Math concepts are a large part of the natural world that children are curious about, yet so often I hear providers stating they are not comfortable with math. Snowmen provide many opportunities to explore math concepts. You have 3-D spheres, 2-D circles, small/medium/large circles, measuring, counting, preposition language understanding (beside, under, on top off, behind, in front of), sequencing and time, just to start. You can make your own materials, but there are many quality materials being shared by other teachers that cover just about every math concept you are interested in.

There are many expansion ideas shared online around “Snowmen At Night” and the other books in the series. Many of these have been pinned to a special board: FCCAM Book Discussion – Snowmen At Night. The expansions cover math, science, tactile play, and creative arts focusing on “Snowmen At Night”, but other snowman books are also mentioned. If you don’t read “Snowmen At Night” with your group, most of the expansion activities can be adapted for almost any snowman book.

Here are some activities I have included as part of my Winter unit over the years.

Measure & Data: order snowmen by size pdf

Order written numeral puzzles pdf (video of activity in use)

Build a snowman pdf

Hat and Mitten pattern strips pdf

Snowman Glyph pdf

There are many printables like this one to be found on Pinterest.

I don’t use a lot of these types of printables for any group here on the whole, but for some children they are appropriate and of real benefit. Hands-on games and manipulatives are my initial go to as I find most children can use as originally designed or with some minor adaptation. I find these types of activities are more adaptable for mixed ages and to the materials I regularly have on hand.
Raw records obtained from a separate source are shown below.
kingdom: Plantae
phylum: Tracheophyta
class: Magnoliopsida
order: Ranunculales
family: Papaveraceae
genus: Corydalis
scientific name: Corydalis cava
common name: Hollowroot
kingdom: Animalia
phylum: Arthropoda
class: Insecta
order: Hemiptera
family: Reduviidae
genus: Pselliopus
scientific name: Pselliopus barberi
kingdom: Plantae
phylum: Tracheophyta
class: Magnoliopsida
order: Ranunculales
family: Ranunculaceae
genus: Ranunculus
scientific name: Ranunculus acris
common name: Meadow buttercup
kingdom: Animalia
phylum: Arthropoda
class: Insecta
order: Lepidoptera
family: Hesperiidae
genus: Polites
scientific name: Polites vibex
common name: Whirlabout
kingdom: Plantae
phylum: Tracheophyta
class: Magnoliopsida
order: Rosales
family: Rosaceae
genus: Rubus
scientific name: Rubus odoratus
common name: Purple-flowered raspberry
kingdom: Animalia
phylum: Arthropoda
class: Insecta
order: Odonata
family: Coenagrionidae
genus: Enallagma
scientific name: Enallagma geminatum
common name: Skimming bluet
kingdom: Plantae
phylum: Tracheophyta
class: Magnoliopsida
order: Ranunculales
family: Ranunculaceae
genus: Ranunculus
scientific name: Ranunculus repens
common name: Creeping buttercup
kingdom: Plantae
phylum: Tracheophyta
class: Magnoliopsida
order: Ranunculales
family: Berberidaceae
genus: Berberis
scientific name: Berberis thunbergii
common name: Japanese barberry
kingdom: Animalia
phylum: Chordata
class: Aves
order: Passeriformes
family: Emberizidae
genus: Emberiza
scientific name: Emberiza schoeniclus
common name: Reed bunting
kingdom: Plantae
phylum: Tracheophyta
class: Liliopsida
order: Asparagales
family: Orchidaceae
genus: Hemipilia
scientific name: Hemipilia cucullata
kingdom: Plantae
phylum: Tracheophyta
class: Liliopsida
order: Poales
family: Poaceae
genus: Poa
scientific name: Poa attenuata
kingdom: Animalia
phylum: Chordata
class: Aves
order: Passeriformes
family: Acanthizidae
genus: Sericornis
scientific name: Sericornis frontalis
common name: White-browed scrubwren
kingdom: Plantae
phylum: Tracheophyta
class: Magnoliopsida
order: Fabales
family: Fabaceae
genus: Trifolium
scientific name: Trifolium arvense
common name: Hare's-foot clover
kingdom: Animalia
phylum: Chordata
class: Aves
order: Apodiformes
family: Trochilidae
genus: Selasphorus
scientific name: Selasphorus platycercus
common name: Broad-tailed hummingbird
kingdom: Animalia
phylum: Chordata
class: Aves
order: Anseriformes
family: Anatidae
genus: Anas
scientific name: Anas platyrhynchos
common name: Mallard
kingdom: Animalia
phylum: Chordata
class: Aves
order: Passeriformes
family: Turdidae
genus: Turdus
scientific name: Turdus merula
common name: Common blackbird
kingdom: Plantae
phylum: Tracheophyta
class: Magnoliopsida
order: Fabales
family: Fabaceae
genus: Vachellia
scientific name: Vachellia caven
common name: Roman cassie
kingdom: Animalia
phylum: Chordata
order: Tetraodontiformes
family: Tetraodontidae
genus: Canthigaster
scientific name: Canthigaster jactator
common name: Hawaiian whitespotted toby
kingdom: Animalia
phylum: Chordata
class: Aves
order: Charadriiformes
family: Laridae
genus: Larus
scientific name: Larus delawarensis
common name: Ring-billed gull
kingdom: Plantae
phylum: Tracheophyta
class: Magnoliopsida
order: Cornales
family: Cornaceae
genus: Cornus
Here are other activities I have included regularly within my “Winter” unit:

Draw a more life size snowman. Write numbers scattered over it. Have children toss beanbags, rolled socks, etc. onto the snowman. Have them call out the number they cover. Can do with individual or group calling out answers. If you make the snowman reversible you can do letters on the other side, or colored snowflakes, or shapes. Adapt for the needs of your group.

3-D Snowman (video): You can adapt the directions from either of these sites: retro papercut ornaments or easy Christmas ornament to make the individual balls. We ran the hanging yarn down through each ball to build the hanging snowman. I don’t do the fancier gluing with a younger group, as the time required usually stretches past their attention point.

Snowball Sensory Box (video) This box is constructed by using a variety of white sphere shaped objects such as cotton ball, white pom poms, styrofoam balls of different sizes and textures, white wrapping ribbon, and different size containers to be filled. I also added flat circle cotton pads. You could cut circles from different white fabrics or white foam sheets. I find it important to have sensory boxes available for children. You are able to have wonderful conversations where it is easy to expand language and discuss concepts. 

Circles = Snowmen (video): Go on a hunt for circle shapes that can be easily traced around within your space. I also always have a variety of precut shapes from cardboard (usually recycled cereal or cracker boxes) on hand. The children can trace around these circles to build a snowman on long sheets of paper (background color is optional). Where you go with this activity is driven by the children and supplies you have on hand.